Arriving from England, he was drawn to genetics lab
Growing up in England, Thomas Wood took an early interest in healing sick animals.
His neighbor in the town of Orpington, on the southeastern edge of London, was a veterinarian who showed eight-year-old Thomas how to nurse a pair of ailing cats.
“She had two very sick cats and would invite me round to show me what was wrong,” Wood says. “One of them had a really bad abscess and I cleaned out the wound.”
Inspired, Wood set out on a path toward veterinary college. But his budding passion for science and research eventually led him to an entirely different destination: The Department of Genetics at Rutgers University–New Brunswick.
Wood, now a School of Arts and Sciences Honors Program senior in the Class of 2020, is finishing up a remarkable undergraduate odyssey. He routinely logged up to 35 hours a week in the lab of Tetsuya Nakamura, a professor who studies the fish-to-tetrapod transition that occurred some 400 million years ago.
He has been accepted into the Genetics and Development doctoral program at Columbia University.
"Although my senior year has been cut short by the COVID-19 pandemic, my Rutgers experience has been amazing," he says. “I had the opportunity to study the topic that fascinates me and get excellent preparation for graduate school.”
At Rutgers, Wood's main research interest was in the genetic mechanisms that allowed fish to evolve into land vertebrates such as mammals, birds, and reptiles.
Although my senior year has been cut short by the COVID-19 pandemic, my Rutgers experience has been amazing.
“It’s a crucial transition,” Wood says. “There were many fundamental changes that had to occur and that continue to shape our lives today."
Working with Nakamura, Wood contributed to the available knowledge in his field. He co-authored a review paper with Nakamura that was published in the journal Frontiers in Cell and Developmental Biology.
In the article, the two write how state-of-the-art techniques in molecular biology and imaging are serving to expand our understanding of the genetics involved in the transition.

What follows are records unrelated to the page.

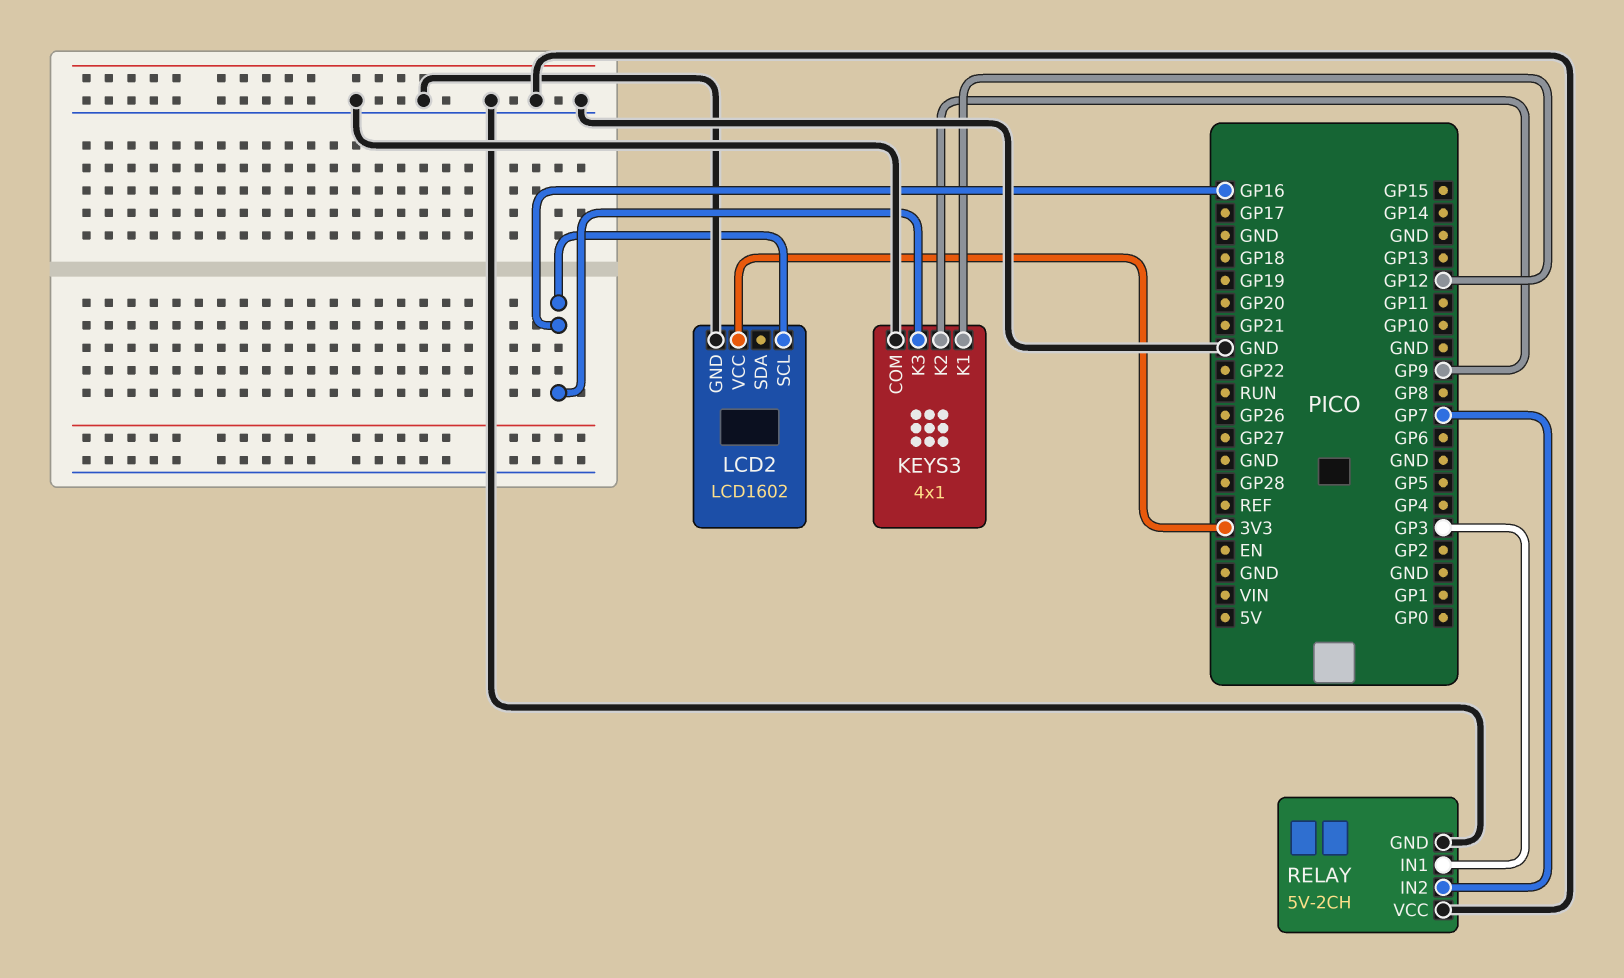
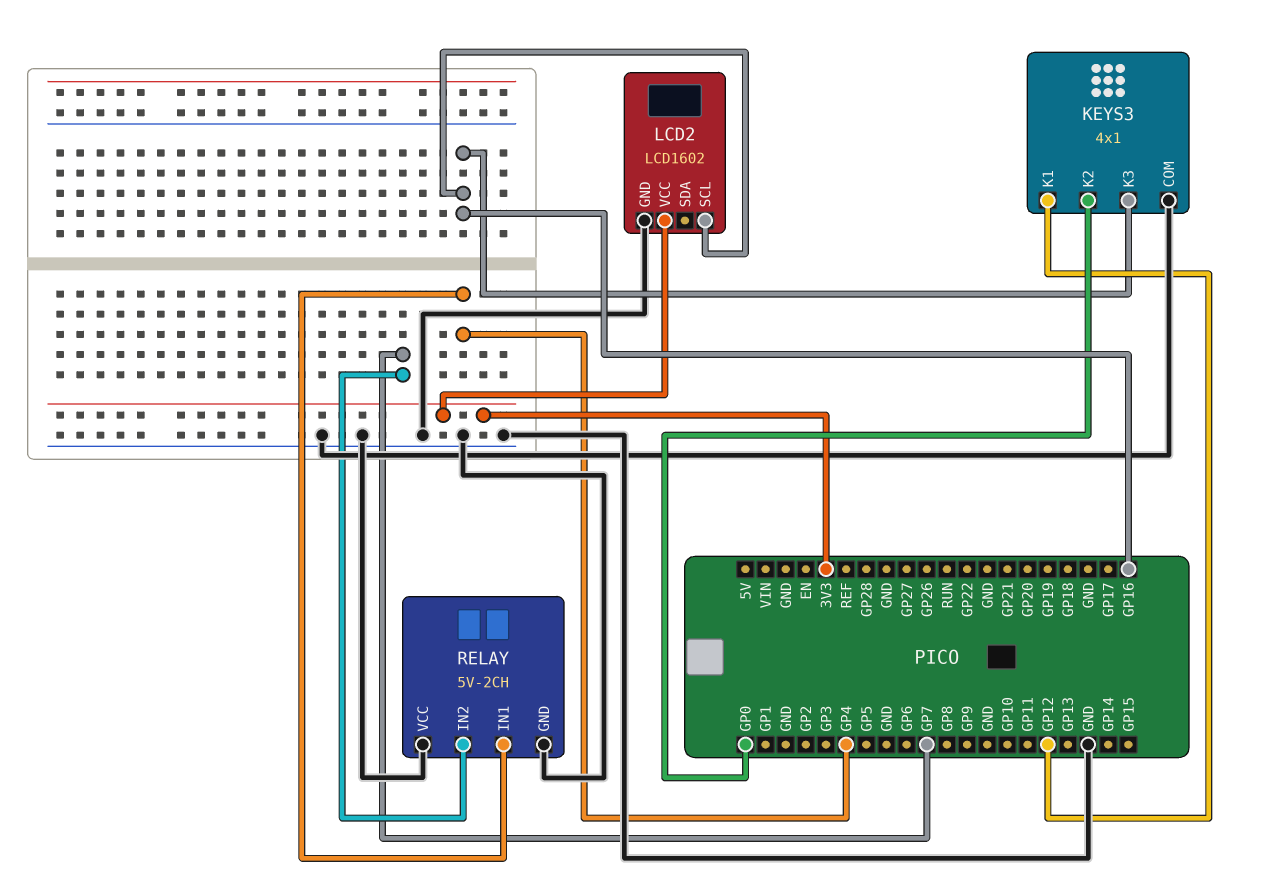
KEYS3 pin K2: GP9 -> GP0
RELAY pin IN1: GP3 -> GP4

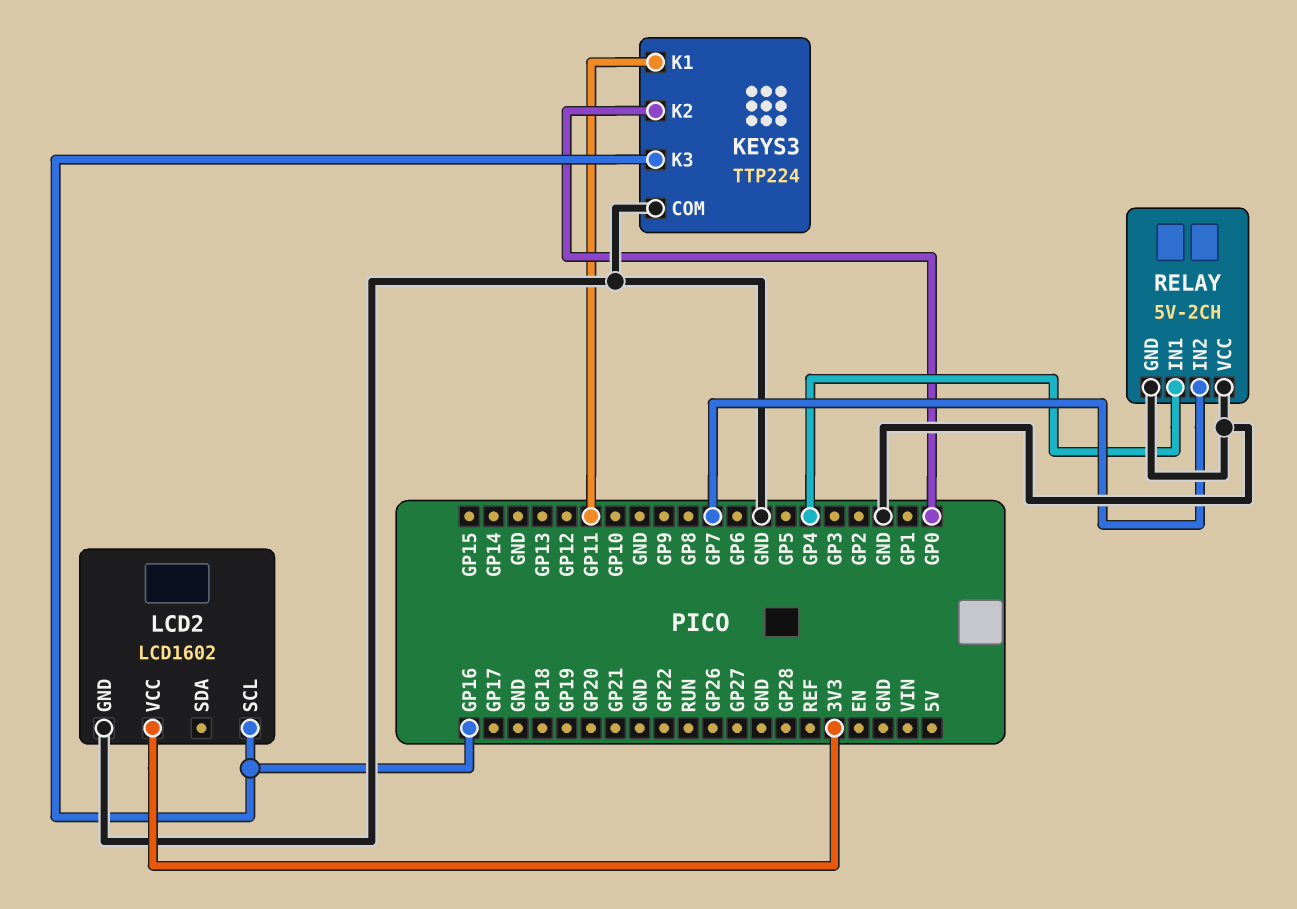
KEYS3: 4x1 -> TTP224
KEYS3 pin K1: GP12 -> GP11

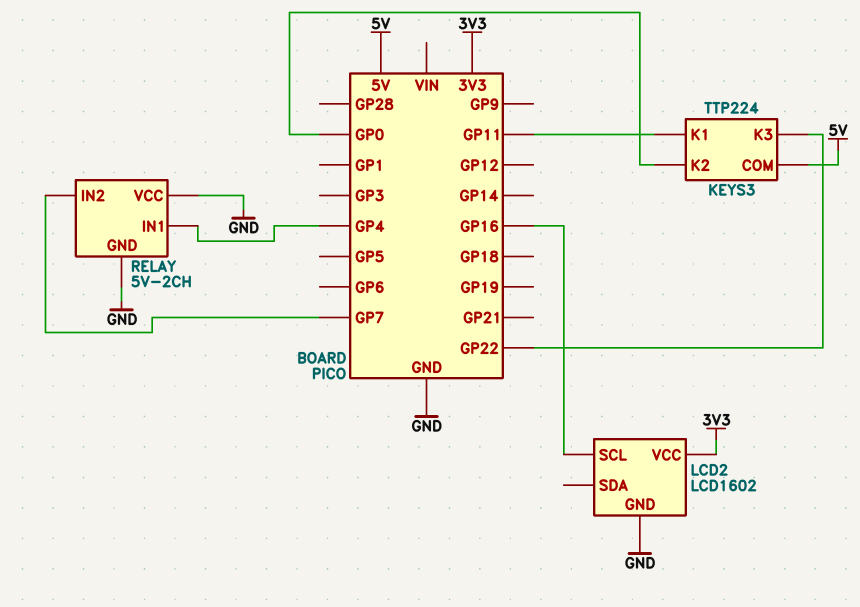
KEYS3 pin COM: GND -> 5V
KEYS3 pin K3: GP16 -> GP22

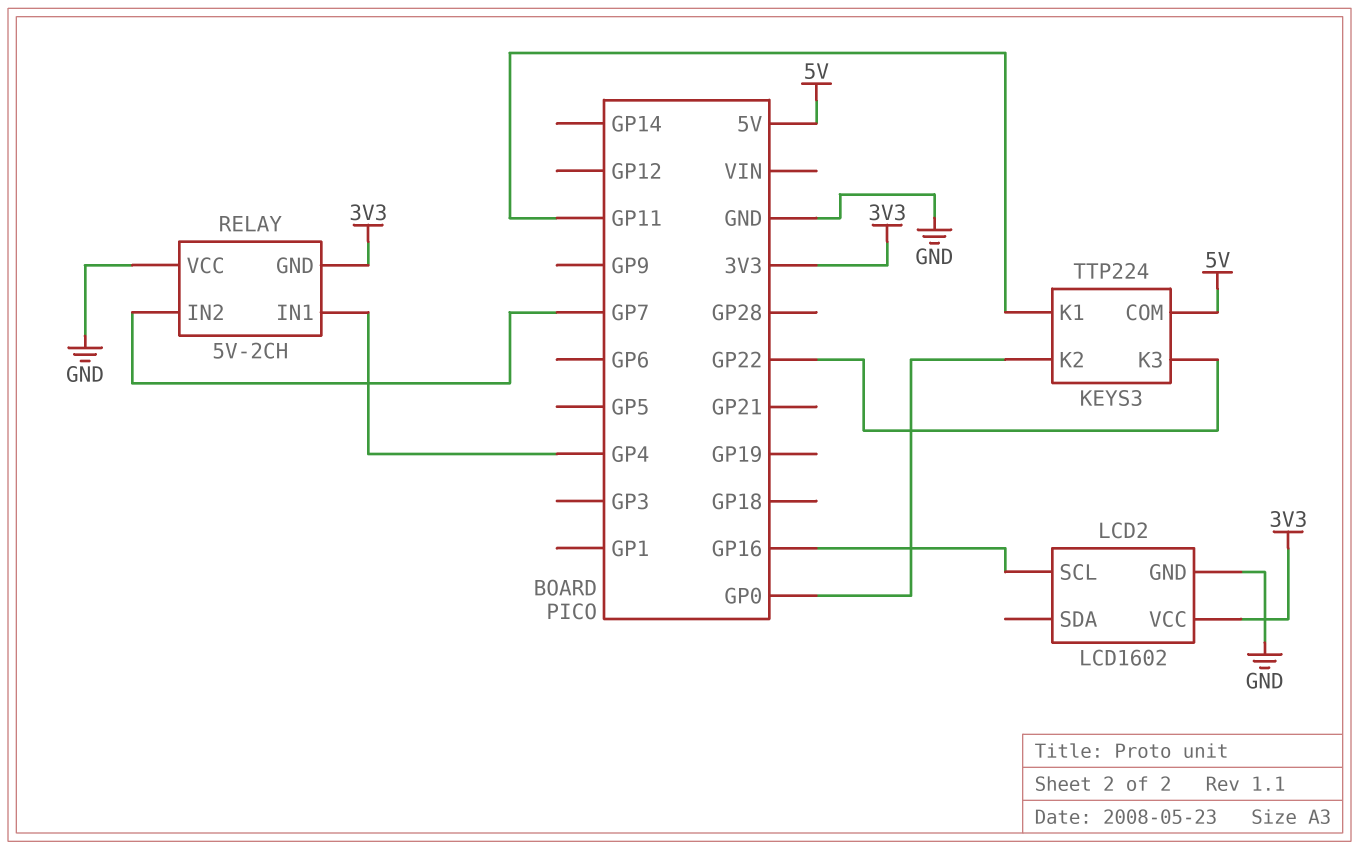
RELAY pin GND: GND -> 3V3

In the lab, Wood uses reverse genetic approaches and CT scans to identify the genes and molecular pathways involved in the origin of the neck. By “turning off” certain genes, he says, sample fish began to lose the solid connection that fuses the skull to the body, creating a gap in which a neck could develop.
“I am specifically looking at the making of the bridge between the skull and the rest of the body that became the neck and parts of the shoulder and scapula,” Wood says. “Expanding our knowledge of developmental pathways in humans is beneficial in many ways, including for understanding health, such as providing important information for the study of bone diseases.”
Wood’s own evolution—from aspiring veterinarian to genetics researcher—took hold naturally from his early interactions with veterinary surgeons. He found himself fascinated by genetic techniques such as polymerase chain reaction, or PCR, which is used to copy DNA or RNA samples for analysis.
“It was clear that these basic techniques could push the boundaries of what we know about medicine and genetic diseases,” he says
As it became evident that his interests went beyond veterinary science, one of the scientists he was working with in England advised him to seek out an American research university.
“And it just so happened that my guidance counselor received an email from Rutgers expressing interest in students and offering to help facilitate the process,’’ he said. “This set me on my 3,500 mile long path away from veterinary medicine in the UK to the genetics program here at Rutgers.”
It is a journey he is happy he made. The Department of Genetics, like others in the life sciences, offers ample opportunity for undergraduate research.
“It has been a fantastic situation,” Wood says.
He wrote his senior honors thesis on "The Evolutionary Origin of the Neck: The Genetic Mechanisms Behind Girdle Development and Evolution in Zebrafish."
He also found himself right at home with the range of activities available at Rutgers. He got involved with the Association of Undergraduate Geneticists, the Filipino Martial Arts Club, and Leadership and Experiential Learning.
Wood also received the Enrico P. Veltri Scholarship for the Life Sciences and the Duncan and Nancy Macmillan Award for Research Excellence.